--- Source passage Enclosed Below ---

There is to be legislation to modernise the recruitment and employment status of civil servants. In accordance with the agreement, the Government is legislating to modernise civil service recruitment practices. The Civil Service Commission will be overhauled. New commissioners will set recruitment standards and license office holders to carry out recruitment. A new public appointment service will be established to carry out recruitment and private sector agencies may be nominated by the commissioners to carry out recruitment on behalf of licence holders.

The Government is also making significant changes to the management of staff in Departments. A new Bill on regulation will give Secretaries General and heads of office the power to dismiss civil servants below principal officer level. At and above principal officer level, civil servants may be dismissed by the Minister. Where a person is appointed by the Government, the power of dismissal remains with the Government. As part of the same initiative, wider powers will be given to heads of office to deal with under-performance by staff. To ensure fair procedure, the Bill also provides that the existing unfair dismissals legislation will apply to civil servants.

These important changes in the law will bring about significant improvements in the way that civil servants are recruited and in the way staff of Departments are managed. The framework is being laid for an efficient and flexible approach to the management of the Civil Service.

Apart from important headline issues like these, there are specific and detailed elements right down through the action plans prepared by Departments and organisations across the public service. These involve issues like flexibilities, new working arrangements, new technology and extended opening hours. All these, if delivered, will provide benefits for the public. The Government wants to see a move away from old traditional methods of working towards a more modern, sophisticated service using up-to-date technologies and practice. This applies across the whole public service.

One would think from some of the comments that have been made that the civil and wider public service have not changed and modernised in the past but are still operating on a 19th century model. There has been a process of continuous review and improvement across the public service over a number of years. Under Sustaining Progress, we seek to accelerate and deepen that change process.

--- End of Enclosed Source passage ---
--- Collected data Enclosed Below ---

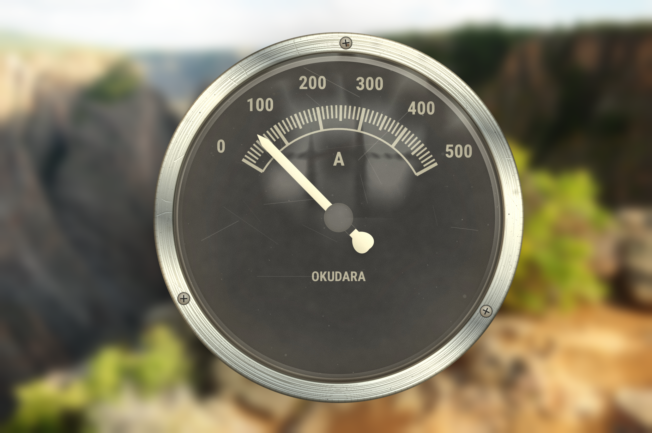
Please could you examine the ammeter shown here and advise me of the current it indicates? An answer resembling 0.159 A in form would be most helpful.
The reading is 60 A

--- End of Enclosed Collected data ---

Could you write the next few paragraphs of the passage on civil service reform, starting right after its final sentence?

▸ **Output for this exercise**
The agreement sets out the process to be followed for verification of achievement of the agreement. This includes the preparation of and reporting on action plans, verification of progress by performance verification groups with a strong independent element and final decisions by the relevant Secretaries General in each case that the necessary conditions have been met. Furthermore, if any grades, sectors or organisations fail to agree on specific actions to achieve the commitments or, having so agreed, fail to deliver on them, they should not expect the verification process to decide that pay increases are warranted.

Central to the process are the performance verification groups or PVGs. These comprise an equal number of management, trade union and independent members, together with an independent chairperson. The PVG will assess progress not just at sectoral level but also at organisational and grade levels. In addition to making an assessment of progress, at the latest one month in advance of each of the five payment dates specified in the agreement, the PVG will maintain close contact with each of the organisations under its remit throughout the reporting period.

The local partnership committees will agree action plans and submit them to the PVG for approval. Once approved, these will be translated into an organisational action plan by the head of the organisation for implementation. These heads of organisations will prepare progress reports on implementing the plans for the partnership committees and these in turn will be submitted to the appropriate Secretary General responsible for that sector. In turn, the Secretary General will submit a report to the PVG along with his or her assessment of progress. The PVG will then decide whether the progress achieved warrants payment. The final decision on whether to make payment then rests with the relevant Secretary General.

In order to ensure transparency, it is my intention that the performance verification groups will become scheduled bodies under the Freedom of Information Act and I will make the necessary order to this effect shortly. In the meantime, all action plans and associated priorities in respect of Government Departments have been published on the Department of Finance's website.

The benchmarking route that the Government has adopted to determine and manage public service pay has the potential to yield significant benefits since it should lead to industrial relations peace, accelerated improvements in the delivery of public services and provide a new and better framework for pay determination for the future rather than the old relativities-based system of the past.

The Government believes that this is the best way forward and is prepared to deliver on the commitments it has made. The onus is on the public service and in particular the public service unions and their members to deliver on the other side of the bargain and to demonstrate that the choice we have made is the right one.

For the benefit of those who may not have heard me this afternoon, I remind Deputies that in 2001 I introduced a statutory measure which facilitates those who do not wish to accept an increase in salary. In view of the Fine Gael motion, I am particularly pleased to draw party members' attention to section 9 of the Ministerial, Parliamentary and Judicial Offices and Oireachtas Members (Miscellaneous Provisions) Act 2001, which amends the Ministerial and Parliamentary Offices Act 1938. I look forward to the Fine Gael Members availing of this facility, which is clearly demanded by their attitude. They can be assured that all payments forfeited will be put to good use. I commend the amendment to the House.

Will the Minister clarify if that is the same good use to which he put the Exchequer surplus of €5 billion?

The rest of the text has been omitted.